ETPs as an investment product is becoming more and more interesting, with more and more trading on and off exchange. With MiFID II this off-exchange trading flow will become more visible because then all off exchange trading will be printed and will become visible on exchange.
AT: The technology aspect is sometimes described as an arms race. Do you feel that pressure to always be the fastest?
SR: There are two answers to that. For one, it's really the combination of pricing, technology and risk management that defines our success. Speed is not that important. So, if I am providing liquidity in an emerging market ETP in a European afternoon, we need to understand how this product works, what is the underlying asset exactly? If I can get a really fast connection to Taiwan, but the market is closed anyway and there's no trading, then who cares?

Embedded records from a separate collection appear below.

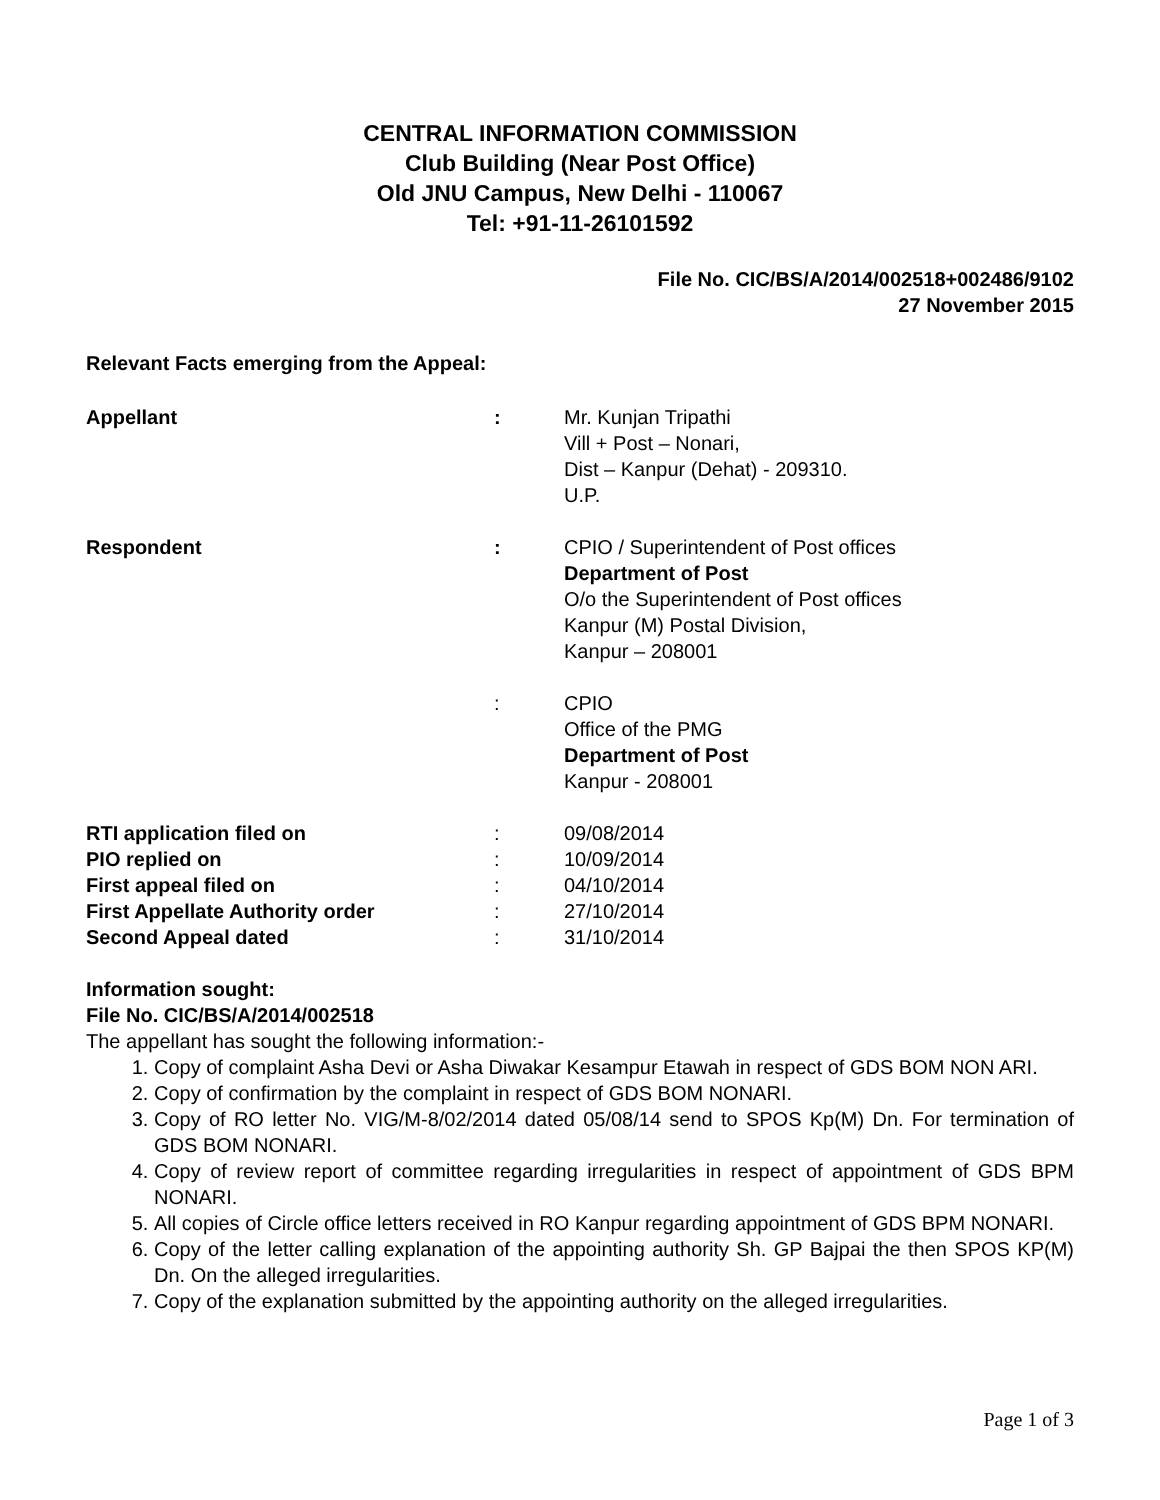CENTRAL INFORMATION COMMISSION
Club Building (Near Post Office)
Old JNU Campus, New Delhi - 110067
Tel: +91-11-26101592
File No. CIC/BS/A/2014/002518+002486/9102
27 November 2015
Relevant Facts emerging from the Appeal:
| Appellant | : | Mr. Kunjan Tripathi Vill + Post – Nonari, Dist – Kanpur (Dehat) - 209310. U.P. |
| Respondent | : | CPIO / Superintendent of Post offices Department of Post O/o the Superintendent of Post offices Kanpur (M) Postal Division, Kanpur – 208001 |
| | : | CPIO Office of the PMG Department of Post Kanpur - 208001 |
| RTI application filed on | : | 09/08/2014 |
| PIO replied on | : | 10/09/2014 |
| First appeal filed on | : | 04/10/2014 |
| First Appellate Authority order | : | 27/10/2014 |
| Second Appeal dated | : | 31/10/2014 |
Information sought:
File No. CIC/BS/A/2014/002518
The appellant has sought the following information:-
1. Copy of complaint Asha Devi or Asha Diwakar Kesampur Etawah in respect of GDS BOM NON ARI.
2. Copy of confirmation by the complaint in respect of GDS BOM NONARI.
3. Copy of RO letter No. VIG/M-8/02/2014 dated 05/08/14 send to SPOS Kp(M) Dn. For termination of GDS BOM NONARI.
4. Copy of review report of committee regarding irregularities in respect of appointment of GDS BPM NONARI.
5. All copies of Circle office letters received in RO Kanpur regarding appointment of GDS BPM NONARI.
6. Copy of the letter calling explanation of the appointing authority Sh. GP Bajpai the then SPOS KP(M) Dn. On the alleged irregularities.
7. Copy of the explanation submitted by the appointing authority on the alleged irregularities.
Page 1 of 3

But we also provide liquidity in relatively straightforward bluechip- or commodity ETPs, and that's about how you can optimally, in the most efficient way, get price information from the underlying market place, to the place where you are providing liquidity. So there we do encounter that arms race to put it like that. The necessity for us to manage our risk in an efficient way, it means we need to be fast.
DD: The well-established global liquidity providers, all of them are regulated. We need to deal with six regulators and with the regulations of 94 liquidity venues. Speed, or latency, is important but it's not the most important.
We are focused more on having a reliable system being able to be in the markets all the time. We must be fully redundant. We have never seen our systems run at more than 5% of our global infrastructure's capacity because we need to be able to have global market data available across the globe to all our offices, but also the ability to hedge ourselves. In addition, we have to deal with all these global requirements on the software systems we have been building. Safe trading is more important than fast trading.
AT: Which technologies are you leaning towards? When you talk about software systems, what can you tell me about that?
SR: For the more straightforward business solutions, Java software development will be fine, C++ is more deterministic so it's easier to exactly measure where can you improve or increase your speed. We use multiple technologies, and there we are a bit agnostic.
Does it suit our needs? Can we fit it into our current infrastructure? And does it add value for us? If so, then we can use it.
We build the core and the most important applications ourselves, and that can be hardware accelerated, or in C++, or Java, or any code. But the core and most important parts are proprietary in-house built.
AT: How is life since the IPO? Any adjustments?
SR: There's more attention from the outside world, from media, even from regulators. From our perspective, it's back to business.
DD: It almost feels like we are becoming visible to the public. But that has its benefits, like all trading should be.
The industry has changed so much and it's more about technology. We look and feel more like an internet start-up, with an informal dress code, it's very low profile, it almost feels like Silicon Valley, but finance.
If I look at how much difficulty we have in attracting quality talent, especially in the technology area, people and talent should understand that this is an exciting innovative changing industry.
Joined as CFO in 2009 and appointed co-CEO in January 2014, focusing on finance, risk management, mid-office, compliance, legal and tax affairs. Prior to joining Flow Traders in 2009 Dennis held positions at Arthur Andersen, Faxtor Securities, NIBC and Sparck. Also a supervisory director of ThinkCapital Holding, a Dutch ETF issuer in which Flow Traders holds a 24% strategic passive minority interest, and he serves as a board member (treasurer) of APT, the Association of Proprietary Traders in the Netherlands.
Joined 2005 as a senior trader, named head of trading in 2009 and COO in 2010. Appointed co-CEO in January 2014, focusing on trading operations, trading strategy, technology and software development. Previously held a trading position at Newtrade Derivatives.